Co-authors: Sofia Serrano, Emily Gade, Suchin Gururangan, Dallas Card, Leroy Wang, Zeyu Wang, Luke Zettlemoyer, Noah Smith
3:00pm - 3:15pm Avinash Sahu Assistant Professor in the Division of Translational Informatics, Department of Internal Medicine, UNM HSC
Title: Leveraging Relational Data: Enhancing Biomedical Predictions with GNN-LLM Integration
Abstract: In this presentation, I will discuss how integrating Graph Neural Networks (GNNs) with Large Language Models (LLMs) enhances biomedical predictions. This approach improves the analysis of gene-drug interactions, identifies tumor vulnerabilities, and mitigates biases through message-passing algorithms within complex biomedical networks.

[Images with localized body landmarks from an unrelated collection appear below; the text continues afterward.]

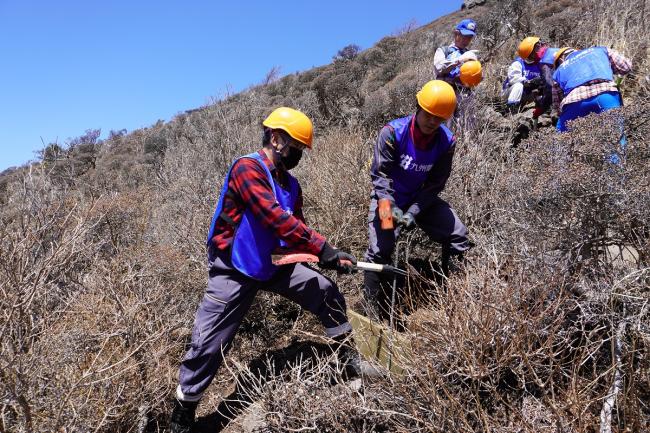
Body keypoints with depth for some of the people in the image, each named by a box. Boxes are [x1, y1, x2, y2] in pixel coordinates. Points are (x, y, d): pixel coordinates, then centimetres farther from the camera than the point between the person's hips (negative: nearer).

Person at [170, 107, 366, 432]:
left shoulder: (290, 184, 6)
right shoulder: (247, 168, -20)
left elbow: (297, 229, 6)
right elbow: (277, 220, -32)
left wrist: (321, 256, -13)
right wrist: (325, 250, -31)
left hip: (272, 264, 7)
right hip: (233, 271, -7)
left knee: (328, 294, 1)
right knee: (208, 345, -1)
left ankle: (351, 361, 20)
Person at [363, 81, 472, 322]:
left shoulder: (446, 141, -10)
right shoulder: (393, 132, -20)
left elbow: (435, 185, -8)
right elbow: (380, 174, -19)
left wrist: (413, 212, -20)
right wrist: (389, 207, -33)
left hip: (422, 199, 4)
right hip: (388, 198, -3)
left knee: (458, 236, -6)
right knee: (379, 252, -16)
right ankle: (376, 315, 3)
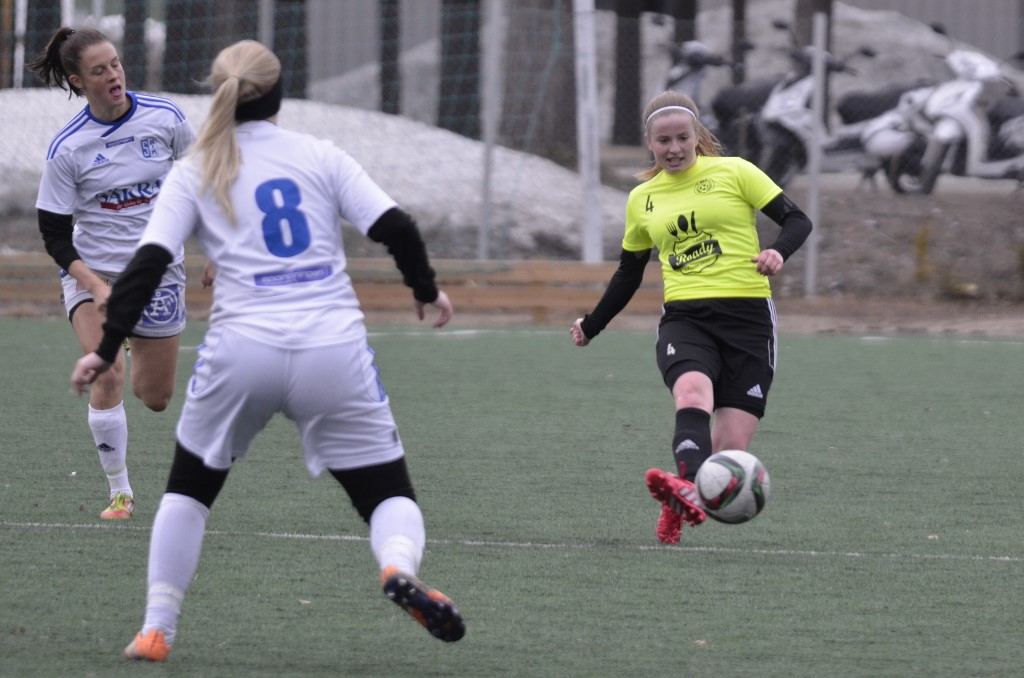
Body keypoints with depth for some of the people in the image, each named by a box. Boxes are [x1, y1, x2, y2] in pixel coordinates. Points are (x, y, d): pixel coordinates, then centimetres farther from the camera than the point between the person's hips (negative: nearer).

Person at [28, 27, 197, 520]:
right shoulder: (67, 149, -15)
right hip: (92, 270, -2)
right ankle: (119, 492, -7)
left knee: (156, 399, 9)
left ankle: (140, 360, 47)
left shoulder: (165, 118, -9)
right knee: (108, 376, -23)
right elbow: (55, 236, -10)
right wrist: (96, 287, -24)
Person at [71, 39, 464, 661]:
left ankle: (156, 631, 13)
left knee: (189, 487, 22)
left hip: (242, 352, 0)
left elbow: (148, 263, 0)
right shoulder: (321, 156, 10)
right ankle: (399, 566, -26)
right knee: (389, 491, 8)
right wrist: (427, 290, 19)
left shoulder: (195, 172, 10)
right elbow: (395, 227, 2)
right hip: (334, 348, 0)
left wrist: (107, 350, 1)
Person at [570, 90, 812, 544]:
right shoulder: (642, 200, 17)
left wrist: (779, 252, -17)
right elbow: (628, 273, 31)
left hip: (747, 318, -2)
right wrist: (592, 326, 34)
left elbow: (798, 221, 4)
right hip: (684, 320, 2)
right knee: (692, 393, -34)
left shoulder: (734, 172, 5)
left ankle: (678, 506, 15)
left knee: (730, 450, -11)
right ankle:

3:20pm - 3:35pm Manel Martinez-Ramon and Ramiro Jordan Professors of Electrical and Computer Engineering & Peace Engineering
Title: The Peace Engineering Consortium
Abstract: In November 2018, the University of New Mexico, School of Engineering (UNM-SOE), hosted the First Global Peace Engineering Conference in the annual event of the World Engineering Education Forum and the Global Engineering Deans Council (WEEF-GEDC 2018). The objective was to present Peace Engineering as an emerging area of study. The goals of the first global conference on Peace Engineering include creating new academic programs and opening new areas for education, research, innovation, and entrepreneurship. Peace Engineering’s mission is to actively cultivate a culture of peace, and this mission requires that peace engineers, global citizens, and professionals of all disciplines be well-rounded global thinkers and doers, cognizant of (i) their professional and personal ethical responsibilities; (ii) their roles in society as citizen engineers and/or scientists, practitioners or policymakers; and (iii) intended and unintended consequences of their decisions relating to design, planning, management, and operation of projects in different socioeconomic, cultural and political situations. Peace engineering is defined not only by its sociotechnical applications but by its ethos and aims with an agenda formulated in service to social justice.